Soon after Creed left the stage, Woodstock ’99 would descend into riots. But Tremonti can’t recall feeling any premonitions. After Creed it was time for that night’s big headliner—the Red Hot Chili Peppers. The band was riding high again that summer after years of inaction. The album Californication, which became the band’s best-selling record, came out the previous month.
Their performance was supposed to mark the festival’s triumphant climax. And the band was primed for the decadent atmosphere. No one more than Flea, who came out wearing his bass guitar … and no clothes.
“It seemed like they were playing very well,” Sheffield says. “It was really a beautiful Chili Peppers set. They were coming off Californication. They had the best songs of their career, and they were playing at the peak of their career. So it’s weirdly incongruous. That’s when the violence and the crowd got really, really ugly.”
After playing for about an hour, the Chili Peppers left the stage. Before they could come back for their planned encore, the chasm between the stage and the audience suddenly collapsed. John Scher himself came out to warn the audience.
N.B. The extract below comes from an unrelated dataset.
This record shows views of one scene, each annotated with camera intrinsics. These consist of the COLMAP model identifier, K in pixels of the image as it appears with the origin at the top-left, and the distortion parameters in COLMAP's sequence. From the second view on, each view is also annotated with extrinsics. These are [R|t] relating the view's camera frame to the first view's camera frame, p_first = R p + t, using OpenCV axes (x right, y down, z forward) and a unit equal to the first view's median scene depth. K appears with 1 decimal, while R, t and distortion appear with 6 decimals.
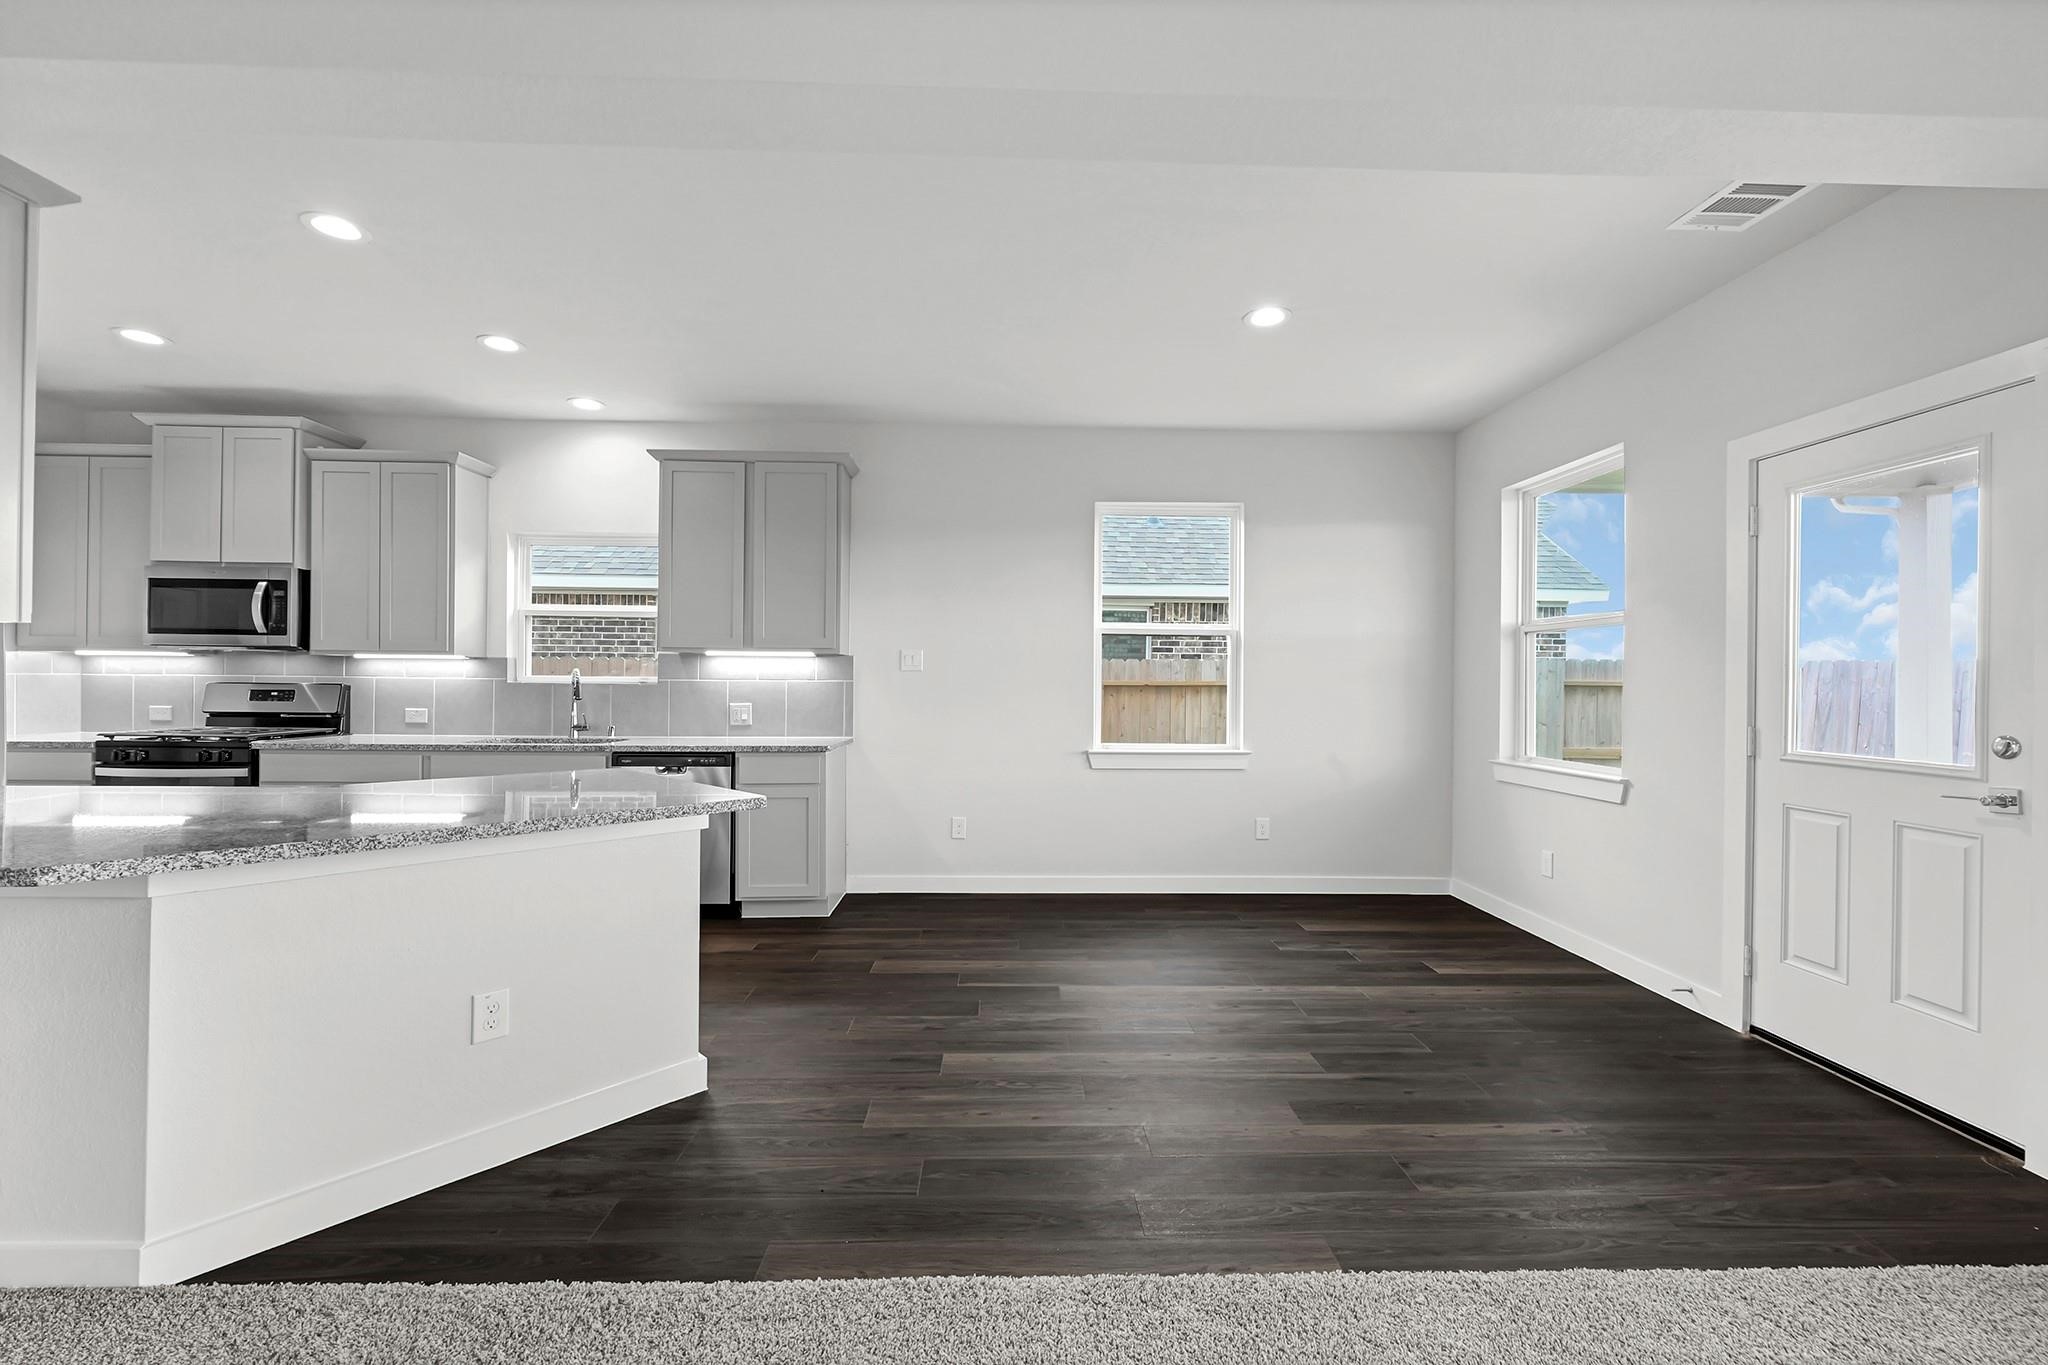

“As you can see, if you look behind you, we have a bit of a problem,” he said.
The problem was a bonfire raging on the horizon. Actually, the word “bonfire” doesn’t do justice to this wild inferno. In a video posted on YouTube, it looks like a small cabin that’s been totally engulfed in flames. But in the chaotic context of Woodstock ’99, it didn’t seem out of place at first.
Even with part of the festival now on fire, the show didn’t immediately end. When the Chili Peppers came back out, singer Anthony Kiedis commented sardonically on the situation.
“Holy shit, it’s Apocalypse Now out there. Make way for the fire trucks!” he said
And then they proceeded to play a cover of “Fire” by Jimi Hendrix. I think that this was supposed to be part of the festival’s grand finale—a callback to one of the biggest stars of the original festival, coupled with the candlelight vigil that was now a full-on blaze.